Les Jacobs is professor of law and society and political science, and director of the Institute for Social Research at York University. He is also executive director of the Canadian Forum on Civil Justice, the country’s leading pan-Canadian think tank devoted to access-to-justice issues, housed at Osgoode Hall Law School. He has held a range of distinguished visiting appointments at other universities, including Harvard Law School; the Oxford Centre for Socio-Legal Studies; the Law Commission of Canada; the University of California, Berkeley; the University of Toronto; Emory University; and Waseda Law School, Tokyo. His many other books include Rights and Deprivation (1993); The Democratic Politics of Vision (1997); Pursuing Equal Opportunities (2004); Balancing Competing Human Rights in a Diverse Society (2012); and Linking Global Trade and Human Rights: New Policy Space in Hard Economic Times (2014).
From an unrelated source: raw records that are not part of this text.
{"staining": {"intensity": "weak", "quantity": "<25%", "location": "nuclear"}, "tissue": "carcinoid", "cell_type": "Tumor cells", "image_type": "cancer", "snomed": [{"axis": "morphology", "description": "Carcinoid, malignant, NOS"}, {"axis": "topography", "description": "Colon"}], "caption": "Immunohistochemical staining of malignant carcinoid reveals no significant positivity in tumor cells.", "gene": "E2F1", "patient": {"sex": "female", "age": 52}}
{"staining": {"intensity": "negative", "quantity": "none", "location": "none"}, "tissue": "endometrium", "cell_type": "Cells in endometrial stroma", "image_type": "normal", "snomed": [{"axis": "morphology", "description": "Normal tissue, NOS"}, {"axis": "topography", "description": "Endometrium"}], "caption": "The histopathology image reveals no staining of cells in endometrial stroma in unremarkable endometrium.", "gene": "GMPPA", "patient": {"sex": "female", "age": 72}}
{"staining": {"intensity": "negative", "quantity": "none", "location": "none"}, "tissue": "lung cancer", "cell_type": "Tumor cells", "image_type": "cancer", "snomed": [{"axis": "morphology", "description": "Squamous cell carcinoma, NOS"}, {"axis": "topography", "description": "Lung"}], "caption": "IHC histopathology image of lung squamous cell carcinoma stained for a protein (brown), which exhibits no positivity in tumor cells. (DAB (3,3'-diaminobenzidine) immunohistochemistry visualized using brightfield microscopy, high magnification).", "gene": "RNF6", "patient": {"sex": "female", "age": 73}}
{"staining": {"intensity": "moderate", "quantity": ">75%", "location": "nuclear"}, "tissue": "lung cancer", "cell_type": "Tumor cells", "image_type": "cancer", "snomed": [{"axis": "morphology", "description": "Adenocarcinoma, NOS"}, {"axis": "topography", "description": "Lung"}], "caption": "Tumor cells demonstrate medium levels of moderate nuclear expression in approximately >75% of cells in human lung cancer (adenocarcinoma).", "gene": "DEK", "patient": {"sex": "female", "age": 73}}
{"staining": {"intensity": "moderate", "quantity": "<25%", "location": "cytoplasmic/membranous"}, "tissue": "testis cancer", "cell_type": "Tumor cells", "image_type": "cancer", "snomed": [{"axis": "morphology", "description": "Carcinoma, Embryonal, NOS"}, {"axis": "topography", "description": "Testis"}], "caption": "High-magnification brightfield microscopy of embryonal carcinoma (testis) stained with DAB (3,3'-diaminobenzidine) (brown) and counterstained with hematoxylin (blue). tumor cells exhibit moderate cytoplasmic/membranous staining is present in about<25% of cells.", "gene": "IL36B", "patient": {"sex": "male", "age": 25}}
Lesley A. Jacobs' profile page
Jennifer Carter, PhD, is Professor of new museologies, intangible heritage, and cultural objects in the Department of Art History at the Université du Québec à Montréal (UQÀM).
Jennifer Carter's profile page
Jennifer A Orange, B.A., LL.B., LL.M., Barrister and Solicitor (Ontario), is an adjunct professor and SJD candidate at the University of Toronto, Faculty of Law where she teaches International Human Rights Law and the Law of Armed Conflict.